GIVEN PASSAGE:
■ ■ ■ ■
Chinese men were ordered to wear Manchu hairstyle: The forehead had to
be shaved, the remaining hair was braded in a pigtail
which was wound around the head. The same hairstyle, which was popular among
peoples in the steppe, had been enforced on Chinese men by the Jurchen during the Jin dynasty in the 12th century.
In the same year - 1645- enclaves for exclusively Manchu inhabitants were
founded in the northern provinces of China. The Manchus
enslaved prisoners of war and landless peasants who had to till the land for
them. This harsh rule over the Chinese population was eventually given up
because the Manchu realized that lean taxation and a better rule would guarantee
the cooperation of the non-Manchu majority of the population much easier than
brutal force. Nevertheless, they still tried to enforce laws of segregation
and in 1668 all Han Chinese were banned from settling in Manchuria. This ethnic segregation had cultural and
economic reasons: intermarriage was forbidden to keep up Manchurian heritage
and minimize sinicization and at the same time the
exploitation of the ginseng production, a great source of income, remained
in Manchu hands.
The conquest of the southern parts of China was more challenging than establishing a
new rule in the north. Comparable to developments in the Southern Song, the
remnants of the Ming court had fled south and had proclaimed a new emperor
in Nanjing who headed the Southern Ming dynasty. But
resistance was broken by force. Yangzhou, which had been defended with an iron hand
by the Ming-loyalist Shi Kefa
was taken by the Qing and the emperor had been handed
over to the Qing when Nanjing fell a few days after Yangzhou.
The rest of the imperial family and the court fled to Yunnan province in southwestern China and again
a new emperor was proclaimed. He and his entourage could not withstand the
perpetual attacks by general Wu Sangui, who fought for
the Qing. The emperor took refuge in Burma, was captured in 1661, brought back to China,
and strangled in Kunming.
■ ■ ■ ■
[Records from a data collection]
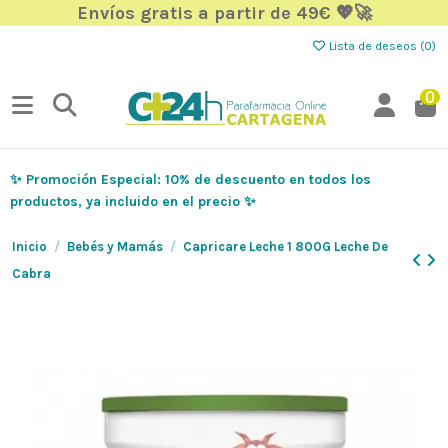
Envíos gratis a partir de 49€ 💖🚀
Lista de deseos (
0
)
0
✨ Promoción Especial: 10% de descuento en todos los
productos, ya incluido en el precio ✨
Inicio
Bebés y Mamás
Capricare Leche 1 800G Leche De
Cabra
■ ■ ■ ■
TASK BRIEF:
Decide whether each statement agrees with the passage on Manchu rule in China, answering yes or no and quoting the words that settle it. 1. Han Chinese were barred from settling in Manchuria in 1668. 2. Yangzhou was taken after Nanjing had fallen. 3. The emperor who took refuge in Burma was captured in 1661. These records were taken from a different source than the text.

EXPECTED OUTPUT:
1. Yes: "in 1668 all Han Chinese were banned from settling in Manchuria"
2. No: "Nanjing fell a few days after Yangzhou"
3. Yes: "The emperor took refuge in Burma, was captured in 1661"